File Size

Nothing is more annoying than idling on the Information Superhighway. People fidget in their chairs and glance at their watches, wondering when the page will finishing loading into the browser. More often than not, they give up quickly and hit the BACK button. No one wants to wait for immense graphics and multimedia files and pages that have more text than War and Peace. So why do some web designers fail to realize the obvious?

While high-speed access at home is becoming more common today, there are still people forced to use dial-up services; even with software to help speed the download process, a media-heavy site can bring traffic to a halt. So it is important to make your pages download fast and easy. Size does matter, but not the way you may think. Smaller file sizes mean less download time, especially if servers become busy and many people are trying to access your pages simultaneously.
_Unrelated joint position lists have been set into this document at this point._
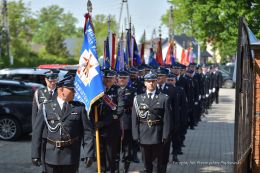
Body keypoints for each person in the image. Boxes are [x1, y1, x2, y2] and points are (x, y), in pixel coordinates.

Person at [31, 76, 94, 173]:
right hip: (51, 155)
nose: (74, 92)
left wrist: (89, 153)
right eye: (71, 89)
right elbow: (37, 132)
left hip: (71, 155)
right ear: (61, 90)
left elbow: (87, 132)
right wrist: (35, 154)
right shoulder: (46, 107)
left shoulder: (79, 108)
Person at [132, 72, 172, 173]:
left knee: (157, 164)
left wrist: (165, 135)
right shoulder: (138, 99)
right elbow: (134, 119)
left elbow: (167, 119)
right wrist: (135, 135)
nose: (151, 83)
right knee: (146, 164)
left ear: (156, 82)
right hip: (144, 134)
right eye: (148, 81)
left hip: (157, 134)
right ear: (145, 83)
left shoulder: (164, 98)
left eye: (153, 81)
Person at [31, 69, 59, 173]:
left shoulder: (61, 92)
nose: (52, 82)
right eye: (50, 80)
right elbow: (35, 116)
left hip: (57, 134)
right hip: (44, 135)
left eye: (54, 80)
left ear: (57, 79)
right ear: (45, 80)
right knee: (46, 166)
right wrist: (36, 134)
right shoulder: (39, 93)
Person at [116, 70, 136, 173]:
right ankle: (115, 167)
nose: (122, 80)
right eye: (120, 78)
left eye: (124, 78)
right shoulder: (114, 90)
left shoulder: (132, 90)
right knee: (115, 146)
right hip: (115, 121)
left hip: (127, 120)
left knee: (127, 146)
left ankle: (126, 167)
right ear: (117, 79)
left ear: (128, 79)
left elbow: (132, 104)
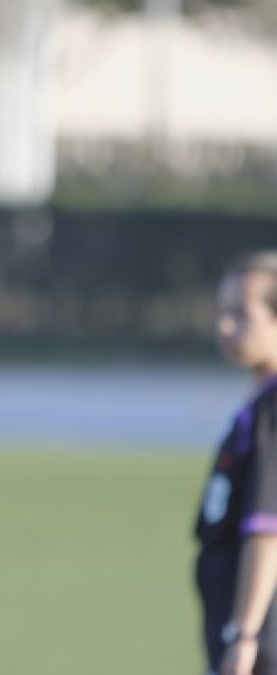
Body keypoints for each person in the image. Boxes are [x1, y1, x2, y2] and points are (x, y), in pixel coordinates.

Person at [196, 251, 277, 675]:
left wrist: (245, 636)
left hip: (260, 642)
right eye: (222, 312)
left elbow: (268, 529)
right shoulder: (260, 405)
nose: (224, 326)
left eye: (241, 315)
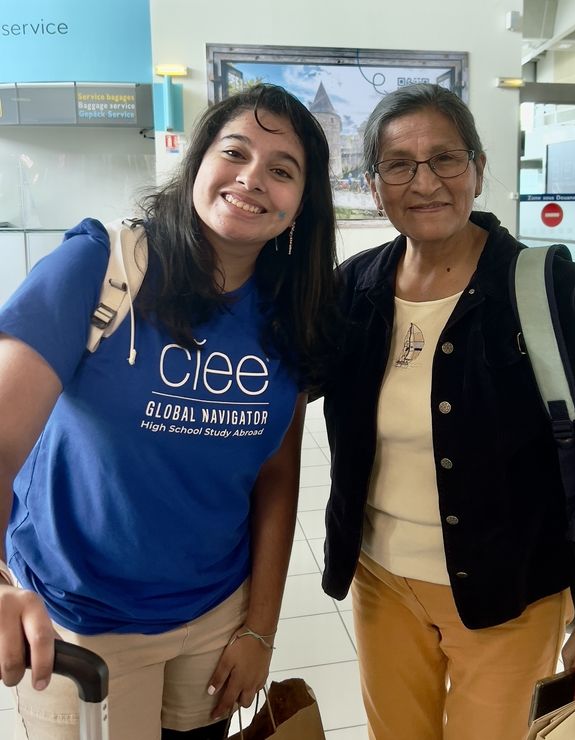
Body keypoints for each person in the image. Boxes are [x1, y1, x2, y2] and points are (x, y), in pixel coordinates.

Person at [320, 83, 575, 740]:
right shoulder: (356, 289)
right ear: (375, 185)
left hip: (510, 590)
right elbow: (276, 383)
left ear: (478, 169)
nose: (425, 181)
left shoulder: (541, 285)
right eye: (400, 164)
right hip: (380, 583)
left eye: (445, 159)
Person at [0, 83, 338, 739]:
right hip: (84, 616)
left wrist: (261, 628)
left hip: (213, 615)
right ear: (197, 165)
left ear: (301, 206)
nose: (251, 179)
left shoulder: (290, 316)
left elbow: (275, 475)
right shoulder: (99, 266)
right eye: (234, 152)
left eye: (282, 169)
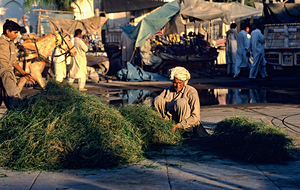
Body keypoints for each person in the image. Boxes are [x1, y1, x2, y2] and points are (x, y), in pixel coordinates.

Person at [153, 67, 208, 137]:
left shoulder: (191, 92)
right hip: (169, 122)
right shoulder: (168, 90)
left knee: (181, 102)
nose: (177, 85)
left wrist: (178, 126)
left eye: (180, 83)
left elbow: (196, 117)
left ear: (184, 82)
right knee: (157, 99)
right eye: (175, 83)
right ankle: (163, 127)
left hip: (184, 125)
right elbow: (156, 105)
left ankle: (185, 133)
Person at [0, 20, 35, 109]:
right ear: (7, 31)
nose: (17, 35)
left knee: (12, 106)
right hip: (4, 75)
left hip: (8, 76)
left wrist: (24, 74)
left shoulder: (11, 43)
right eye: (15, 33)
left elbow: (14, 62)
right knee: (15, 98)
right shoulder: (1, 43)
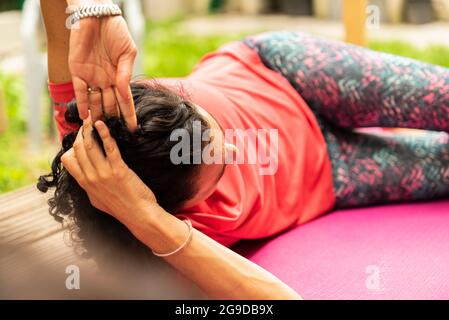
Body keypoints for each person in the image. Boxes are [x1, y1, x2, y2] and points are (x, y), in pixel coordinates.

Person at [37, 1, 449, 299]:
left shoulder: (89, 117)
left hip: (282, 72)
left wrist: (92, 8)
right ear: (177, 212)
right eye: (220, 170)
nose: (241, 148)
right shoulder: (156, 247)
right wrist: (141, 215)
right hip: (332, 172)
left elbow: (56, 17)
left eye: (213, 127)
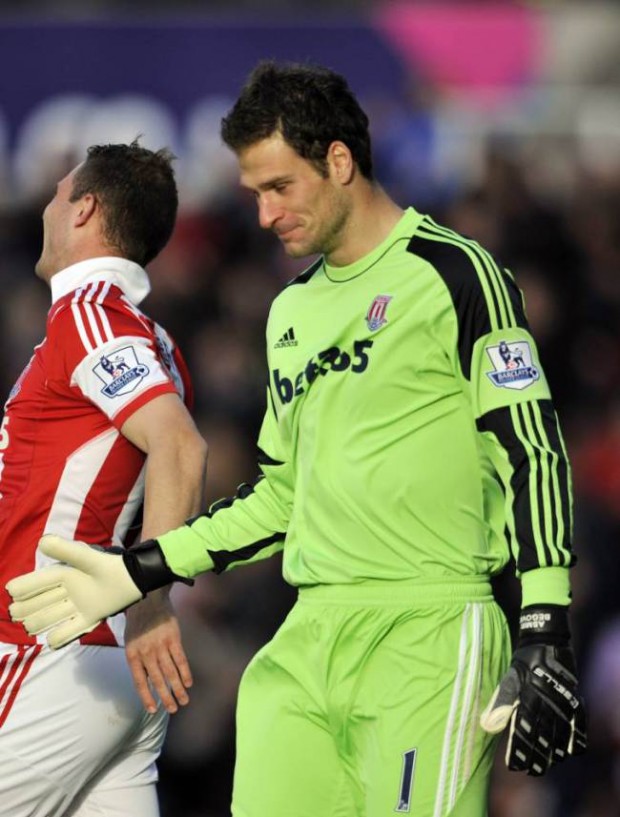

The sooner your pages load, the sooner people can move further into your site and find what the information they need (or perhaps surprise themselves with an impressive discovery).

A picture may say a thousand words, but designers need to pick and choose their graphics carefully and determine the necessity of putting large graphics on their site. Graphics should enhance but not dominate the contents of your page. Instead of fancy menu graphics, consider using a text menu. Instead of a huge corporate logo, consider reducing the size of that logo and placing your site’s name in text beside it. Above all, keep the file size of your images down; if you really want to put up that large graphic and you can keep it under 100 KB, then go ahead and use it, but don’t add a whole lot more to that page.

Likewise, people need to carefully study the length of each document and determine whether to preserve its outline or break it into smaller documents that are easier to scan. Remember that one of the advantages of the World Wide Web is that a single document, which is inherently linear, can be broken into smaller documents linked in a non-linear fashion. Testing your pages on a variety of platforms and network speeds will let you know if a single document is too large. However, people tend to be impatient and eager to move to the next page on the web, so it is probably better to write as clearly and concisely as possible, present your points, and stop. If people want to move on, then offer a link to further discussion so people will know to expect text-heavy pages.